Tech giants like Alibaba are making their move

In addition to trade deals, Latin America’s burgeoning tech scene is also capturing the attention of China’s biggest technology companies and venture capital firms.

Alibaba, the largest internet retailer in China and the world, has been steadily examining the Latin American market over the past few years. So far, the e-commerce giant has signed three memorandums of understanding with governments in Latin America. It agreed to establish a partnership with Brazil’s national postal service, Correios in 2014. Then, earlier this year, Jack Ma flew to Argentina to work out an agreement that would help bring food and wine from Argentina to China. In September, Alibaba also created a special program specifically for Mexico, in which it agreed to share best logistics and payment practices with Mexican companies so they can bolster their cross-border business activities.

So why does Alibaba have such a strong interest in educating and helping online merchants in Latin America? The main reason is that the e-commerce space in Latin America is incredibly underdeveloped compared to other regions of the world, and Latin American consumers are already buying direct from China on AliExpress. The region’s e-commerce market is forecast to grow 18 percent annually over the next five years; however, it still represents just 2 percent of the world retail market despite being home to 9 percent of the world’s population.

After almost 40 years of development, China’s middle class is one of the largest and most powerful in the world. There is an increasing demand from Chinese consumers for the best products from all around the world, for example Argentine wine. Bringing those products to Chinese consumers is just one more part of Alibaba’s strategy.

MercadoLibre, the largest e-commerce marketplace in Latin America, with 174.2 million users in 15 countries, will try to make it very challenging for Alibaba to grow its presence in the region without a fight. Still, considering Amazon doesn’t yet have a widespread presence in Latin America, it makes sense that Alibaba is strategizing early.

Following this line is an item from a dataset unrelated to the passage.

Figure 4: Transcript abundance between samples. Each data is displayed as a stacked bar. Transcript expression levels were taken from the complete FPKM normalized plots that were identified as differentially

It could decide to ramp up its presence, or even acquire MercadoLibre, as some have rumored it might try to do.

Growing VC interest in Latin American startups

Founded in 2012 by young Brazilian entrepreneurs, 99 (formerly 99Taxis) is an app-based, on-demand ride service much like Uber. 99 took off quickly in Brazil, reaching more than 10 million user downloads in the world’s second-fastest-growing Internet market. 99 is available in 550 cities in Brazil and is the leader in both São Paulo and Rio de Janeiro, two of the largest consumer markets in all of Latin America.

This year, Didi Chuxing, China’s largest ride-sharing company, announced a sizeable investment in 99 to help the company expand its services into other countries in South America. Though the exact size of the deal wasn’t disclosed, a 99 spokesperson claimed the investment was in excess of $100 million.

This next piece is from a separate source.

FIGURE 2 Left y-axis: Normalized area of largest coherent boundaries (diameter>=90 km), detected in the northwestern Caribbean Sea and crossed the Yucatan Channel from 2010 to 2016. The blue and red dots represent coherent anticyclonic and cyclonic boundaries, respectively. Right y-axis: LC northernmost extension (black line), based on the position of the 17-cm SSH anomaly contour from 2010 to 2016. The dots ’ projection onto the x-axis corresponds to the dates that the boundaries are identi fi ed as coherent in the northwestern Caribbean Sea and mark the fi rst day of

“We welcome Didi to Latin America. Didi’s financing, state-of-art technology, and operations knowledge will play a key supporting role as 99 actively expands our network and services in Brazil and reshapes the competitive landscape in Latin America,” said 99 CEO Peter Fernandez. Didi founder and CEO Cheng Wei highlighted his company’s cooperation with more global partners: “China and Brazil are the world’s foremost emerging markets with enormous opportunities for our rideshare industry.”

In 2013, Brazilian antivirus company, PSafe, raised a $30 million Series C round led by Qihoo, the largest online security service in China. $25 million of that was earmarked for efforts to take the company’s security services worldwide.

And early this year, Bluesmart, a smart luggage startup with back offices in Latin America, announced a $12 million Series A round led by Tsing Capital, one of the largest venture capital firms in China.

The biggest names in China are already making their mark outside of China, and now they’re ready to make their mark in Latin America, too.

Nathan Lustig is an entrepreneur and Managing Partner at Magma Partners, a seed stage investment fund with offices in Santiago, Bogota, Mexico City, Los Angeles, and Beijing.